**Brief**
Show all lines of the entries in which the word "Right" is found.

----------

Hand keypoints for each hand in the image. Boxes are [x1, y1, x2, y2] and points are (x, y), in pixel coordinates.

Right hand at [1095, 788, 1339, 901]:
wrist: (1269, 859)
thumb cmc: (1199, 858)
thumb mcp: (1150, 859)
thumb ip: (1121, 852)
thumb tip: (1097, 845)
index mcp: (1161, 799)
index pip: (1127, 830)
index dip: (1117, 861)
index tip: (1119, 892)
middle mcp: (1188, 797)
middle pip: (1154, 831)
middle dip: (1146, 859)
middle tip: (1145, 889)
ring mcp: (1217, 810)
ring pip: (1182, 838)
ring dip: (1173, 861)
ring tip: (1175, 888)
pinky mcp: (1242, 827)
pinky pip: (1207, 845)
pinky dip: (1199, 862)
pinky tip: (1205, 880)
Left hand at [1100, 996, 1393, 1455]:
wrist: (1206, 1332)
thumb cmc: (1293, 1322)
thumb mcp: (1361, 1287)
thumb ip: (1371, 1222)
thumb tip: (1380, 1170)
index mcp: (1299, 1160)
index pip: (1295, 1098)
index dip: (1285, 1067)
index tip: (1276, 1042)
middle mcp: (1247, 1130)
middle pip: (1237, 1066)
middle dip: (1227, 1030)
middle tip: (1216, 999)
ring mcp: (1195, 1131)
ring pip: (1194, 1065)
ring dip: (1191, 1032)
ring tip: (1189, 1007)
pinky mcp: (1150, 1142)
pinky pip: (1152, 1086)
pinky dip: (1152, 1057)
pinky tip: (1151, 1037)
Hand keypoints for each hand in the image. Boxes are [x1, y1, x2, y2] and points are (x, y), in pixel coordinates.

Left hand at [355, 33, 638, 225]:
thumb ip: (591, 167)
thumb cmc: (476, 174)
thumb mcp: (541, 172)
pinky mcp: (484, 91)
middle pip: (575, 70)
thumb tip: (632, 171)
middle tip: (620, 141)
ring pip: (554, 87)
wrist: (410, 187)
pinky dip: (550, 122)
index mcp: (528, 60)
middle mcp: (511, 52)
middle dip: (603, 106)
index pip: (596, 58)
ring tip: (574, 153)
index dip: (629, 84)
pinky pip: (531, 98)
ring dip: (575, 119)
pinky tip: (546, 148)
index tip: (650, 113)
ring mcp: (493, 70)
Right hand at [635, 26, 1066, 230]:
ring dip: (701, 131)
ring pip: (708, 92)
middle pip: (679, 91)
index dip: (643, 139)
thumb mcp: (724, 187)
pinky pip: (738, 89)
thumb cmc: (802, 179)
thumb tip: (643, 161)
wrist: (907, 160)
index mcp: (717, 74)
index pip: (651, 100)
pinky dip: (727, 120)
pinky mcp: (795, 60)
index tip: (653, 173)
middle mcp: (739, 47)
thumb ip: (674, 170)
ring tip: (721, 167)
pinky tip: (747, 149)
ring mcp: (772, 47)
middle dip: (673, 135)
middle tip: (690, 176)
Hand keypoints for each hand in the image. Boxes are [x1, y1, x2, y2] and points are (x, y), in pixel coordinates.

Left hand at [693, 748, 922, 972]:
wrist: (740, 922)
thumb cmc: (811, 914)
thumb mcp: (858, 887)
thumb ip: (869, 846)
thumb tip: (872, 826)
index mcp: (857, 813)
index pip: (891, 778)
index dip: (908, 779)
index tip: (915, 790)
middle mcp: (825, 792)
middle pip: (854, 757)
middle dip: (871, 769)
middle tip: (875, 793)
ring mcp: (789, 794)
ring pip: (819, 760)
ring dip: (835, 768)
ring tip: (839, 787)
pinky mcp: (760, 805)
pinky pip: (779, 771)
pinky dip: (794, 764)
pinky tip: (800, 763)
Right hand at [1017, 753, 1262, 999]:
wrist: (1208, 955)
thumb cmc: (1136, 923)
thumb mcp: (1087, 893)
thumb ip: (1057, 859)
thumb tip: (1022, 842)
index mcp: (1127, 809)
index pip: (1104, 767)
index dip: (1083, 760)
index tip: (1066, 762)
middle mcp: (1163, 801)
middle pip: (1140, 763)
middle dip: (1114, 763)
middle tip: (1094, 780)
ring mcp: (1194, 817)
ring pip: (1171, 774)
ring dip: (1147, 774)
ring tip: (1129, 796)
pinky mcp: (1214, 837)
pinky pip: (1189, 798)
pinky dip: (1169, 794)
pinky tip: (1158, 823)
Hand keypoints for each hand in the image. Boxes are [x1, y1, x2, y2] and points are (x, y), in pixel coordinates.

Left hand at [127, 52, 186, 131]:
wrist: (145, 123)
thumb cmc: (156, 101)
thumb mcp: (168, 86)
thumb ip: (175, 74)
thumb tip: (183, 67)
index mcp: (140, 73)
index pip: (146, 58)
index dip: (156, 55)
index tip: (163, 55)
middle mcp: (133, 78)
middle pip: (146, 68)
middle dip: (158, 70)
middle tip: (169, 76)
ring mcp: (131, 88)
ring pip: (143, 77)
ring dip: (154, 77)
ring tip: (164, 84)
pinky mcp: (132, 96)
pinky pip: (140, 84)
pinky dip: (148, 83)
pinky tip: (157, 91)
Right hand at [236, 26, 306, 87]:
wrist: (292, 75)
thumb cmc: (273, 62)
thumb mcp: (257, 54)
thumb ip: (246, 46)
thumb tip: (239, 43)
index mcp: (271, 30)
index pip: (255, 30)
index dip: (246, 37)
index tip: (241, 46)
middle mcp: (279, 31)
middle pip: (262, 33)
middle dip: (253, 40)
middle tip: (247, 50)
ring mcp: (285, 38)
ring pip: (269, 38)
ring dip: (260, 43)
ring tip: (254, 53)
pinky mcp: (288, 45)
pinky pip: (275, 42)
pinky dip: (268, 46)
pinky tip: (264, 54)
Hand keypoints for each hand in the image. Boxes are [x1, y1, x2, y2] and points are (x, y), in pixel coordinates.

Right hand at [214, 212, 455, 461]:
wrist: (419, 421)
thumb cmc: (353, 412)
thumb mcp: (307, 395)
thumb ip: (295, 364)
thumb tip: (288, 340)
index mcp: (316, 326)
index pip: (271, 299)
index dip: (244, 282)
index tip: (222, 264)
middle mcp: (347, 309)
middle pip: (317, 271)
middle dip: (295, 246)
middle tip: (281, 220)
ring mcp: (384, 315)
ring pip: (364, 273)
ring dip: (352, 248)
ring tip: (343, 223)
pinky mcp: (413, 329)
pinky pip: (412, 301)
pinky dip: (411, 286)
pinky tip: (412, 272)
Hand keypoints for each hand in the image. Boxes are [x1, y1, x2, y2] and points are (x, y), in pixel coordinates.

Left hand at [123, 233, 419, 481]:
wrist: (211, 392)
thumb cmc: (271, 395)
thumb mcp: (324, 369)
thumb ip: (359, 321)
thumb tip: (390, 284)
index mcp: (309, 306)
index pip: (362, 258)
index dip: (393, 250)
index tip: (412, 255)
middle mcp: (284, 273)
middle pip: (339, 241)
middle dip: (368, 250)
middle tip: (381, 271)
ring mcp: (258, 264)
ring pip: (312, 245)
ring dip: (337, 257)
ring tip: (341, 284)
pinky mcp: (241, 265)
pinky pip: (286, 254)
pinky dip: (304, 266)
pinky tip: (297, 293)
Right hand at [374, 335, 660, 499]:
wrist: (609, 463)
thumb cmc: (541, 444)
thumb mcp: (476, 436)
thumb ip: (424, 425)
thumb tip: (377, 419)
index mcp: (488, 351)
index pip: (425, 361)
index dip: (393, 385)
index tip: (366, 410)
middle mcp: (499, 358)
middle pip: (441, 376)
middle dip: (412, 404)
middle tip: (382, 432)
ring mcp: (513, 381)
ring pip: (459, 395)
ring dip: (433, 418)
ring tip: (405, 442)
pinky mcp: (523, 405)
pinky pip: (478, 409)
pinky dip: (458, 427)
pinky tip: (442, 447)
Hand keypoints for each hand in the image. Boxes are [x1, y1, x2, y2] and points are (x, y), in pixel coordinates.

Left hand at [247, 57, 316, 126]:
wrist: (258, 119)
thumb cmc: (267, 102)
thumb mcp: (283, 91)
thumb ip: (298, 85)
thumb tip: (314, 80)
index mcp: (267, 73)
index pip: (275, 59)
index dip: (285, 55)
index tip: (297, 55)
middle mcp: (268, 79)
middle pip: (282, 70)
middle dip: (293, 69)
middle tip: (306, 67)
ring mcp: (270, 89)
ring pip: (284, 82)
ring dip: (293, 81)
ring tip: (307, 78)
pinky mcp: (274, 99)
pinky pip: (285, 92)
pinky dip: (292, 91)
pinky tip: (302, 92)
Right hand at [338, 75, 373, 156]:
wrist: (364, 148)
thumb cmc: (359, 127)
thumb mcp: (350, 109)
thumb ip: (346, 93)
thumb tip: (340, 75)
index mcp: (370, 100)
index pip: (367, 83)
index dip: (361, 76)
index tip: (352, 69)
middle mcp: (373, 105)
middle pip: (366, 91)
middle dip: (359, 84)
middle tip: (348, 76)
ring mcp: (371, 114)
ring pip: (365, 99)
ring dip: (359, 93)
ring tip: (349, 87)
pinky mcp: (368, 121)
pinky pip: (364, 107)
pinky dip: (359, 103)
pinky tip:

----------

**Solution for this problem**
Right hand at [1095, 788, 1339, 901]:
Right hand at [635, 26, 1066, 230]:
Right hand at [1017, 753, 1262, 999]:
Right hand at [236, 26, 306, 87]:
Right hand at [214, 212, 455, 461]:
Right hand at [374, 335, 660, 499]:
Right hand at [338, 75, 373, 156]:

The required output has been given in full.